5. Report Generation & Creditworthiness Score
The outcome of the financial analysis results in an in-depth report that enables lenders to understand all aspects of a borrower, including revenues, liabilities, assets, credit history, and financial habits.
For example, too many bounced cheques, unpaid EMIs, and circular transactions raise red flags about the borrower. The report is also accompanied by a data-driven creditworthiness score called a Precisa Score. This score enables lenders to make data-driven underwriting decisions.
Positive Impacts of a Superior Credit Appraisal System
Lenders can achieve cutting-edge capabilities using Precisa’s credit appraisal system, such as:
1. Accurate Risk Assessment
Lenders can significantly enhance risk assessment capabilities.
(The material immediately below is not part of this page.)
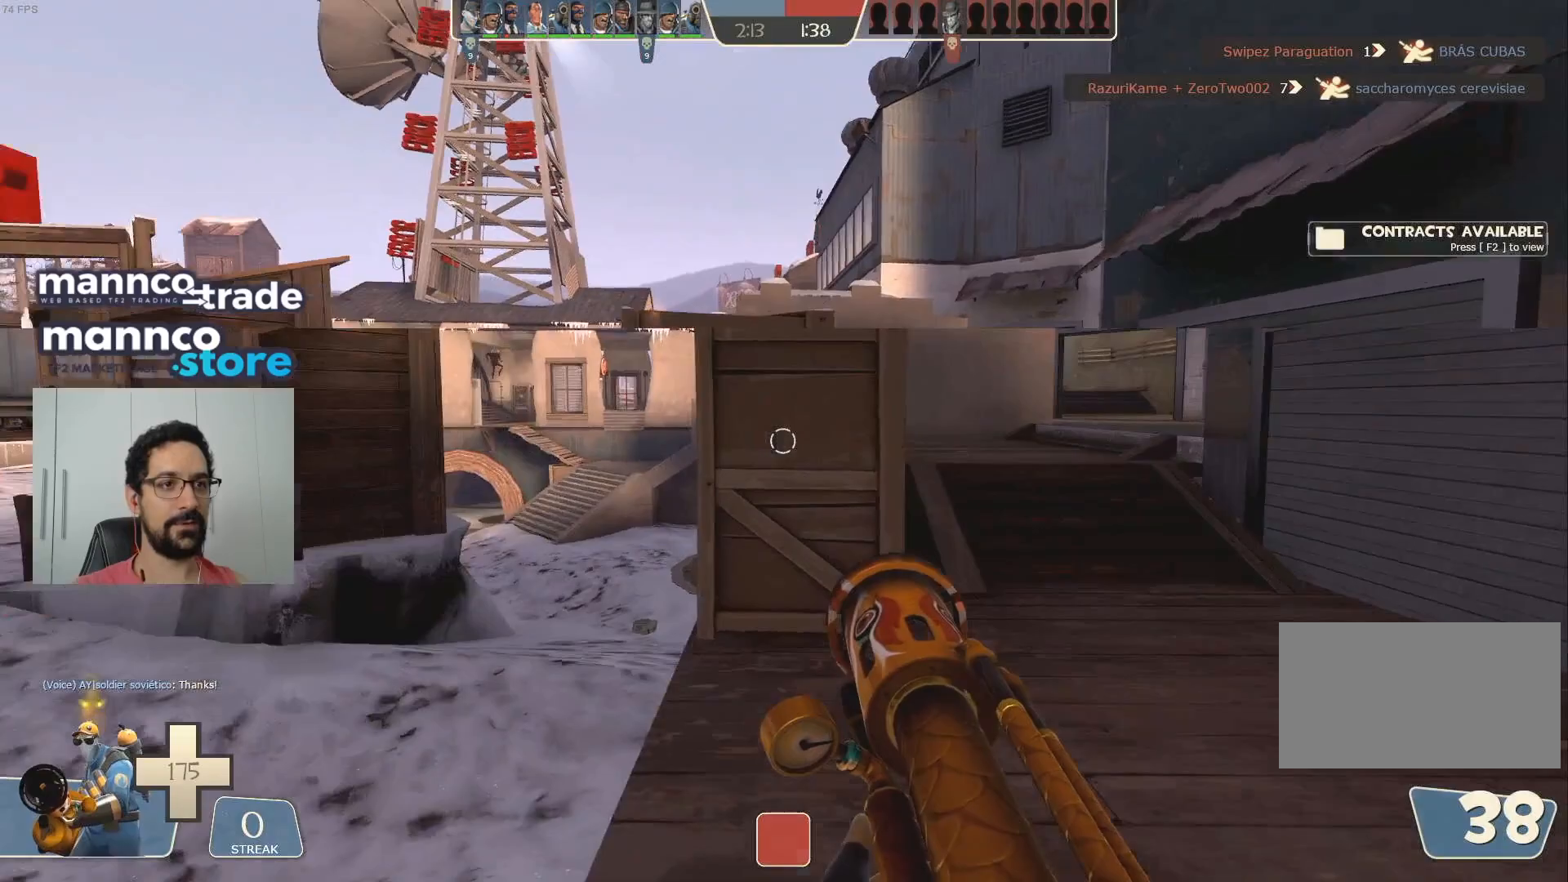
{"keys": ["a", "s"], "mouse": [], "events": [[67, "s", "down"], [333, "a", "down"]]}
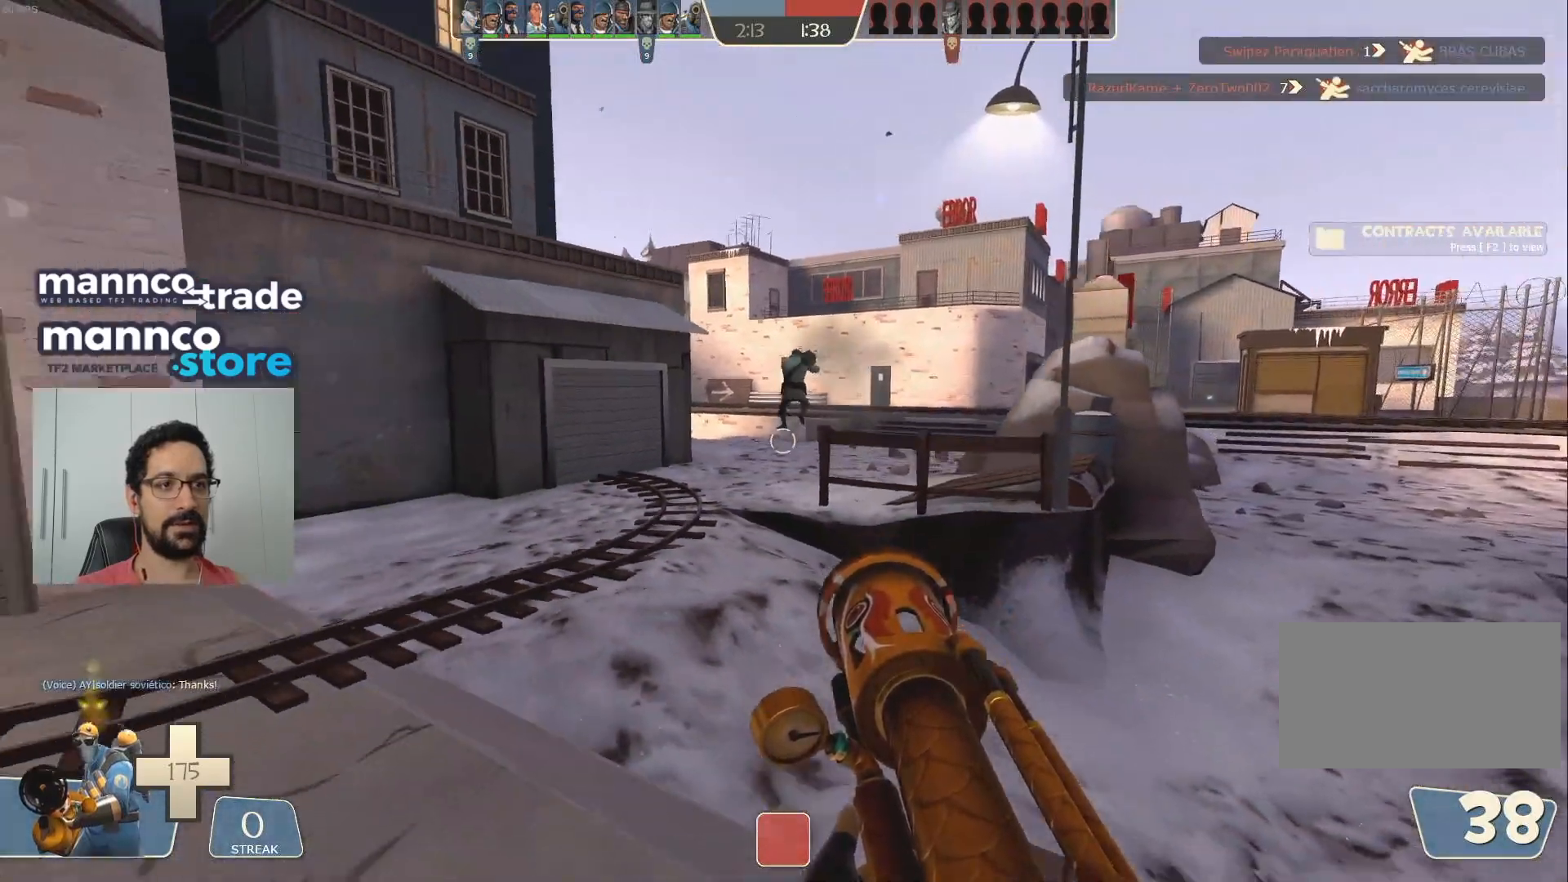
{"keys": ["w"], "mouse": []}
They can, in turn, reduce the number of Non-Performing Assets (NPAs) and the amount they need to spend on debt recovery costs, which eats into profitability.
2. Superior Fraud Detection Capabilities
Loan fraud can eat into a lender’s profitability significantly and lead to investigations, business suspension, and shutdown.
However, an AI-driven credit appraisal system can recognise irregular transaction patterns. It can flag fraudulent documentation and identity fraud by detecting inconsistencies invisible to the human eye.
3. Robust Data Security
Financial documents contain sensitive borrower information that must be kept secure. A superior credit appraisal system prioritises data security and protects customer data from cyber risks.
4. Stronger Regulatory Compliance
As regulatory authorities continue to strengthen guidelines for lenders, they must be able to apply new rules quickly and effectively.
Automated software enables lenders to adjust the algorithm and ensure adherence to guidelines efficiently and comprehensively. Non-compliance can result in penalties, financial burden, and even shutdown of businesses.
5. Higher Efficiency & Cost-Effective Operations
The entire credit appraisal process automates repetitive tasks, end to end, making the underwriting process quicker. On the other hand, leveraging AI enables deeper insights. Lenders can expedite loan approvals and turn leads into customers faster.
Lenders can also function efficiently with lean, cost-effective teams, and team members can prioritise more strategic, outcome-driven work.
6. Inclusive, Customised Solutions
Appraisal reports also offer customised solutions for each borrower based on their real-time needs. Hence, lenders can avoid offering standardised products, which lack relevance for a wider spectrum of borrowers. By doing so, they can attract new audiences and expand market share.
For instance, lenders can prioritise the needs of micro-small and medium-sized enterprises (MSMEs), which are often first-time borrowers with no credit history.
7. Data-driven Decision-Making
As businesses collect, process and store more customer data, they are able to study patterns and become more customer-centric. They can make the gradual and essential shift towards a data-driven decision-making culture.
It paves the way for the strategic launch of new products, underwriting decisions, and customer-centric business strategies.
The Takeaway
Superior credit risk assessment gives lenders an edge in a competitive lending landscape comprised of banks, non-banking financial companies (NBFCs), payment apps, and neo-banks, all vying for similar audiences.
Onboarding a robust credit appraisal system is a transformative step towards accurately assessing a borrower’s ability to repay a loan efficiently, accurately, and at scale. Lenders can nurture a data-driven customer and business culture and stay ahead of the business curve.
Presica’s comprehensive and seamless financial data analysis solution simplifies and speeds up the process through automation. The software provides actionable insights on a customisable dashboard, thus helping companies make informed business decisions.